9. The diagnostic kit of claim 8 which further comprises one or more additional reagents necessary to carry out a nucleic acid amplification reaction.

10. The diagnostic kit of claim 9 wherein the nucleic acid amplification reaction is a polymerase chain reaction (PCR).

11. The diagnostic kit of claim 9 wherein the nucleic acid amplification reaction is a loop-mediated amplification reaction (LAMP).

12. The diagnostic kit of claim 10, wherein the amplification primers are selected from SEQ ID NOs 14 to 39 or 58 to 63.

13. The diagnostic kit of claim 11 wherein the amplification primers are selected from SEQ ID NOs 40-57.

14. The diagnostic kit of claim 1 which comprises means for extracting plasmid DNA from a Gd containing sample.

15. (canceled)

16. A method for determining the presence in a sample of a strain of Gluconacetobacter diazotrophicus (Gd) able to intracellularly colonise plant cells, said method comprising detecting in said sample at least one nucleic acid sequence selected from SEQ ID NOs 1-10.
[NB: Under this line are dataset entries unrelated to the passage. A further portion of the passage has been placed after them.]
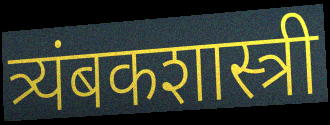
त्र्यंबकशास्त्री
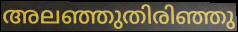
അലഞ്ഞുതിരിഞ്ഞു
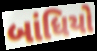
બાંધિયો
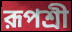
রূপশ্রী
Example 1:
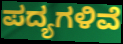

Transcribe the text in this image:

ಪದ್ಯಗಳಿವೆ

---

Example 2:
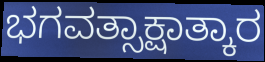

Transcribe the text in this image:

ಭಗವತ್ಸಾಕ್ಷಾತ್ಕಾರ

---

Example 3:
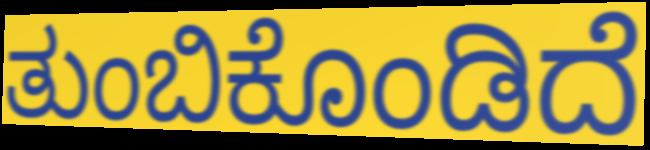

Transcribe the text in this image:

ತುಂಬಿಕೊಂಡಿದೆ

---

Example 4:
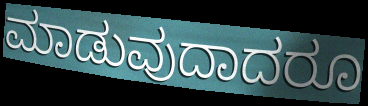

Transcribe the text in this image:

ಮಾಡುವುದಾದರೂ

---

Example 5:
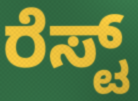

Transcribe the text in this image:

ರೆಸ್ಟ್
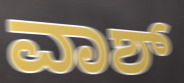
ವಾಶ್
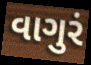
વાગુરં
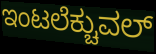
ಇಂಟಲೆಕ್ಚುವಲ್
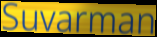
Suvarman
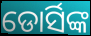
ଡୋର୍ସିଙ୍କ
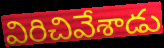
విరిచివేశాడు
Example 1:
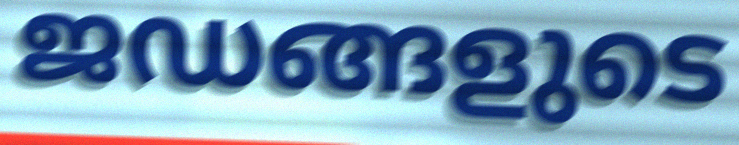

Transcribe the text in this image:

ജഡങ്ങളുടെ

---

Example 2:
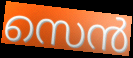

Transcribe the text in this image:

സെൻ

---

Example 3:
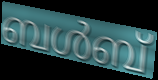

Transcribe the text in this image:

ബൾബ്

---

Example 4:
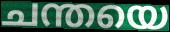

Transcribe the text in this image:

ചന്തയെ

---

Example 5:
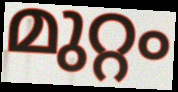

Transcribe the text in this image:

മുറ്റം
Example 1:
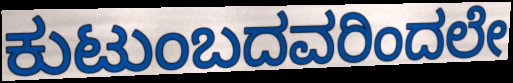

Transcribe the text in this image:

ಕುಟುಂಬದವರಿಂದಲೇ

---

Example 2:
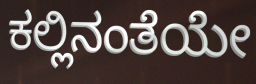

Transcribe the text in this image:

ಕಲ್ಲಿನಂತೆಯೇ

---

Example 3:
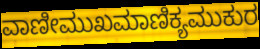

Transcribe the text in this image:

ವಾಣೀಮುಖಮಾಣಿಕ್ಯಮುಕುರ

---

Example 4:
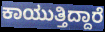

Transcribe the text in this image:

ಕಾಯುತ್ತಿದ್ದಾರೆ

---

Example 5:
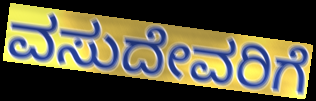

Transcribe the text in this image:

ವಸುದೇವರಿಗೆ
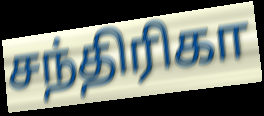
சந்திரிகா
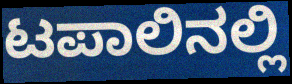
ಟಪಾಲಿನಲ್ಲಿ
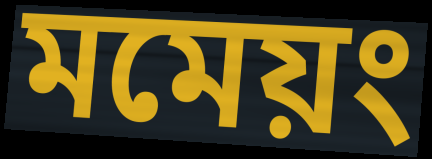
মমেয়ং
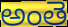
అంతె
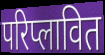
परिप्लावित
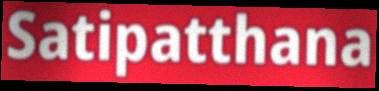
Satipatthana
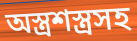
অস্ত্রশস্ত্রসহ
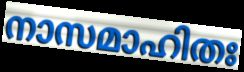
നാസമാഹിതഃ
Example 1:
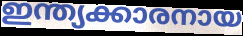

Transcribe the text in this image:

ഇന്ത്യക്കാരനായ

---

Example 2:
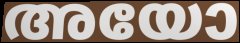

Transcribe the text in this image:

അയോ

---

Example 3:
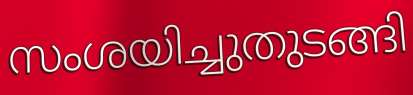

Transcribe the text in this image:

സംശയിച്ചുതുടങ്ങി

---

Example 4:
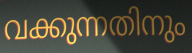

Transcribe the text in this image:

വക്കുന്നതിനും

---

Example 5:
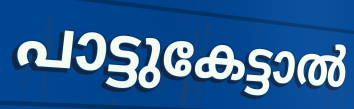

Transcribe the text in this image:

പാട്ടുകേട്ടാൽ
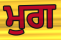
ਮੁਗ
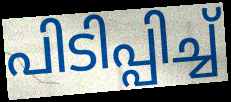
പിടിപ്പിച്ച്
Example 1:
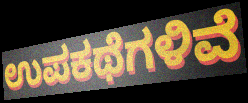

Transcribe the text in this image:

ಉಪಕಥೆಗಳಿವೆ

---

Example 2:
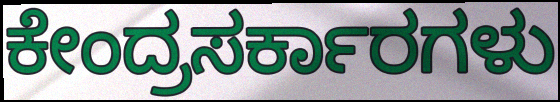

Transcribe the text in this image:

ಕೇಂದ್ರಸರ್ಕಾರಗಳು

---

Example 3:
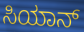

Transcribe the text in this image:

ಸಿಯಾನ್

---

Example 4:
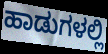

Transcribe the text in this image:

ಹಾಡುಗಳಲ್ಲಿ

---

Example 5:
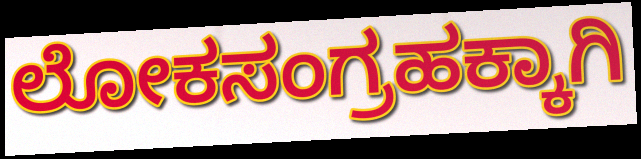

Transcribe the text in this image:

ಲೋಕಸಂಗ್ರಹಕ್ಕಾಗಿ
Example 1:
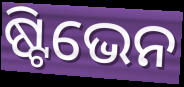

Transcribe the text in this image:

ଷ୍ଟିଭେନ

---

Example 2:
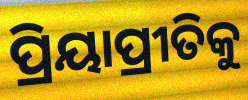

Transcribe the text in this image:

ପ୍ରିୟାପ୍ରୀତିକୁ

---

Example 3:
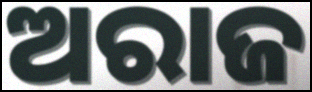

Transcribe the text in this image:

ଅରାଜ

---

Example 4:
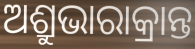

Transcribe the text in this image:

ଅଶ୍ରୁଭାରାକ୍ରାନ୍ତ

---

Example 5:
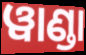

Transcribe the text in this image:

ୱାଣ୍ଡା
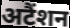
अटैंशन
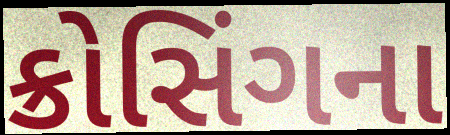
ક્રોસિંગના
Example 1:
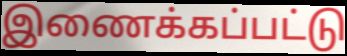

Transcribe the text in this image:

இணைக்கப்பட்டு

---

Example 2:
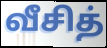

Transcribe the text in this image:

வீசித்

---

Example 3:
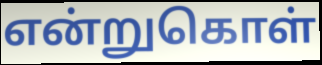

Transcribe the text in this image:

என்றுகொள்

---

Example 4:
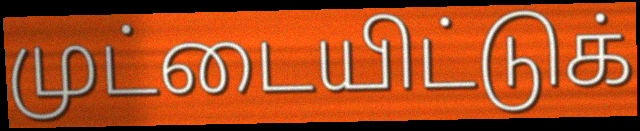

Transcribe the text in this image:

முட்டையிட்டுக்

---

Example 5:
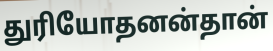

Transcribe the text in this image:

துரியோதனன்தான்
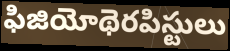
ఫిజియోథెరపిస్టులు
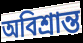
অবিশ্ৰান্ত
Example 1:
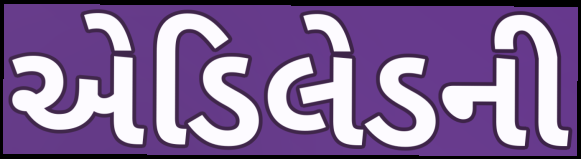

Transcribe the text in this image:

એડિલેડની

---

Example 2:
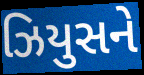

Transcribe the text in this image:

ઝિયુસને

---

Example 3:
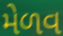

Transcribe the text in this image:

મેળવ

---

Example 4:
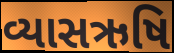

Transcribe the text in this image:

વ્યાસઋષિ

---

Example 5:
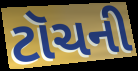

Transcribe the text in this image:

ટૉચની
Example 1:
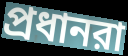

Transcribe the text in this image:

প্রধানরা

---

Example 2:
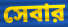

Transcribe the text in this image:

সেবার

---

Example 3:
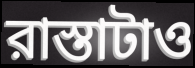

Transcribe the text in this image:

রাস্তাটাও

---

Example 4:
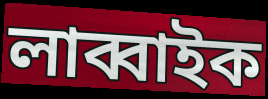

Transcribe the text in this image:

লাব্বাইক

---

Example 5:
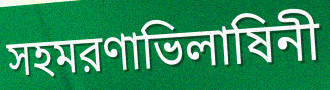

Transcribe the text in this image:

সহমরণাভিলাষিনী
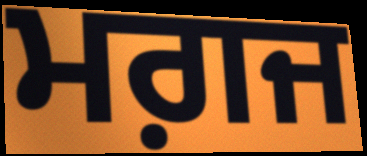
ਮਗ਼ਜ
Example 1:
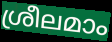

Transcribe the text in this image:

ശ്രീലമാം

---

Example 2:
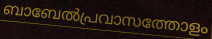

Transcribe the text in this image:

ബാബേൽപ്രവാസത്തോളം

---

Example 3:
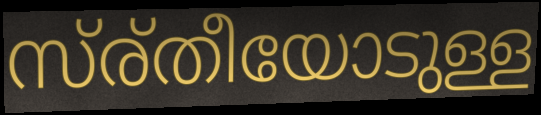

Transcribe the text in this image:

സ്ര്തീയോടുള്ള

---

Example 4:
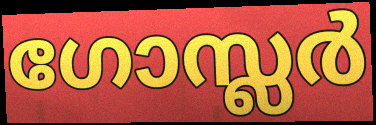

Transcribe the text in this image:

ഗോസ്ലർ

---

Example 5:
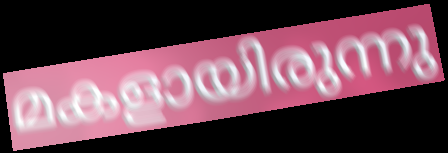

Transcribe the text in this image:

മകളായിരുന്നു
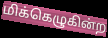
மிக்கெழுகின்ற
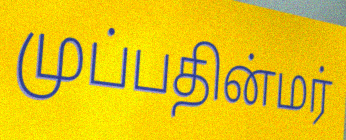
முப்பதின்மர்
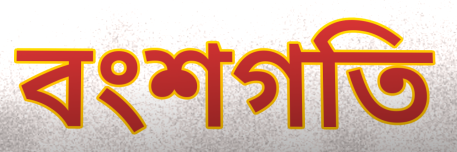
বংশগতি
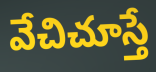
వేచిచూస్తే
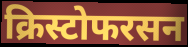
क्रिस्टोफरसन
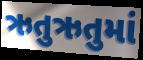
ઋતુઋતુમાં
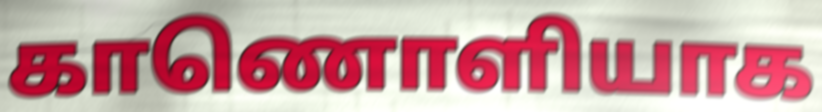
காணொளியாக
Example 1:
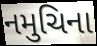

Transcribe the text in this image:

નમુચિના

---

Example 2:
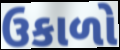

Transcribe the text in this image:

ઉકાળો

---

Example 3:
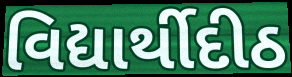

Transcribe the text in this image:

વિદ્યાર્થીદીઠ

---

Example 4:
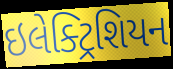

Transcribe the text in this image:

ઇલેક્ટ્રિશિયન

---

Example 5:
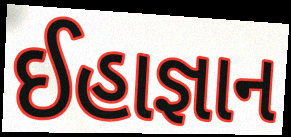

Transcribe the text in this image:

ઈહાજ્ઞાન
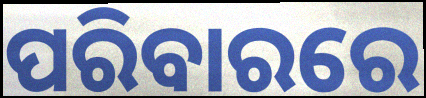
ପରିବାରରେ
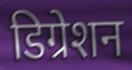
डिग्रेशन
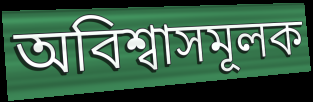
অবিশ্বাসমূলক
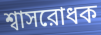
শ্বাসরোধক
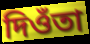
দিওঁতা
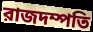
রাজদম্পতি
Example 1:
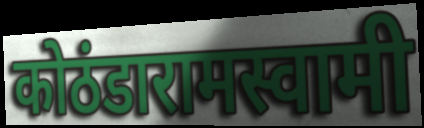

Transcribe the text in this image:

कोठंडारामस्वामी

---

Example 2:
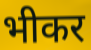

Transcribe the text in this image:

भीकर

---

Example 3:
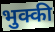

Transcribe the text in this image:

भुक्की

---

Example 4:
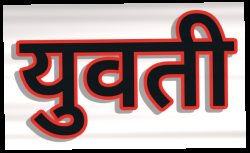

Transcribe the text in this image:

युवती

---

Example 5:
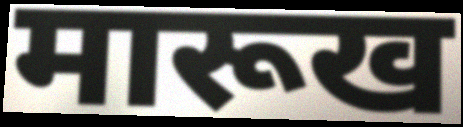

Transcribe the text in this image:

मारूख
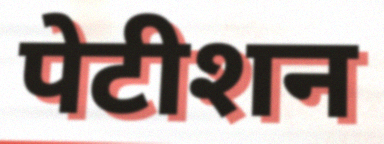
पेटीशन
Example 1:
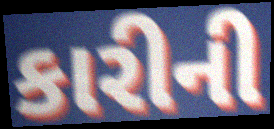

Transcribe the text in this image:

કારીની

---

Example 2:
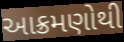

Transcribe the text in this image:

આક્રમણોથી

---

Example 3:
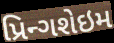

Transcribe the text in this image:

પ્રિન્ગશેઇમ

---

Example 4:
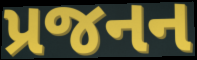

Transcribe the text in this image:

પ્રજનન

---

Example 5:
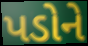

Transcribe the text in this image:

પડોને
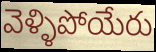
వెళ్ళిపోయేరు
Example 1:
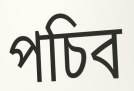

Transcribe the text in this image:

পচিব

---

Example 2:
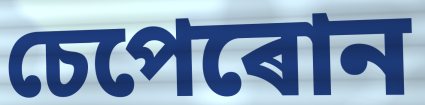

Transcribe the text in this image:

চেপেৰোন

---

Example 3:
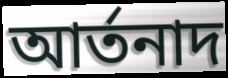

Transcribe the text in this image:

আৰ্তনাদ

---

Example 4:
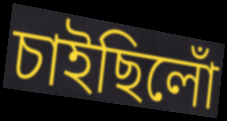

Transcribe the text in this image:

চাইছিলোঁ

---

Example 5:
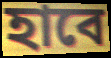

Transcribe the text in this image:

হাবে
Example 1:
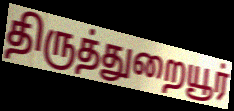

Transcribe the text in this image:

திருத்துறையூர்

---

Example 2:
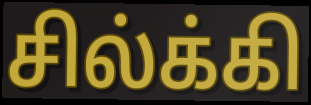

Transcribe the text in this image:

சில்க்கி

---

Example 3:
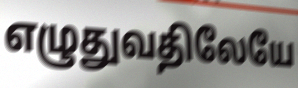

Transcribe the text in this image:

எழுதுவதிலேயே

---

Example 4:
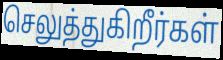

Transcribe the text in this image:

செலுத்துகிறீர்கள்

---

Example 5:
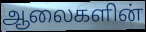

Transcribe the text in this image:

17. The method of claim 16 wherein the presence of at least 5 of said nucleic acid sequences of SEQ ID NOs 1-10 is detected.

18. (canceled)

19. The method of claim 16 wherein the presence of at least one nucleic acid sequence which is characteristic of Gd species is detected, wherein the nucleic acid sequence which is characteristic of Gd species is selected from SEQ ID NOs 11-13.

20. (canceled)

21. The method of claim 16 wherein the sample is a plant sample and a nucleic acid sequence found in said plant is also detected.

22. The method of claim 16 wherein the presence of said nucleic acid sequences are determined by means of a nucleic acid amplification reaction, wherein the nucleic acid amplification reaction is a polymerase chain reaction (PCR), a quantitative PCR (QPCR), or a loop-mediated isothermal amplification (LAMP).

23-27. (canceled)

28. The method of claim 16, which further comprises extracting plasmid DNA from the sample and detecting the presence of a plasmid of less than 17566 base pairs.

29. (canceled)

30. The method of claim 16 wherein the sample is a plant sample to which a strain of Gluconacetobacter diazotrophicus (Gd) has been applied.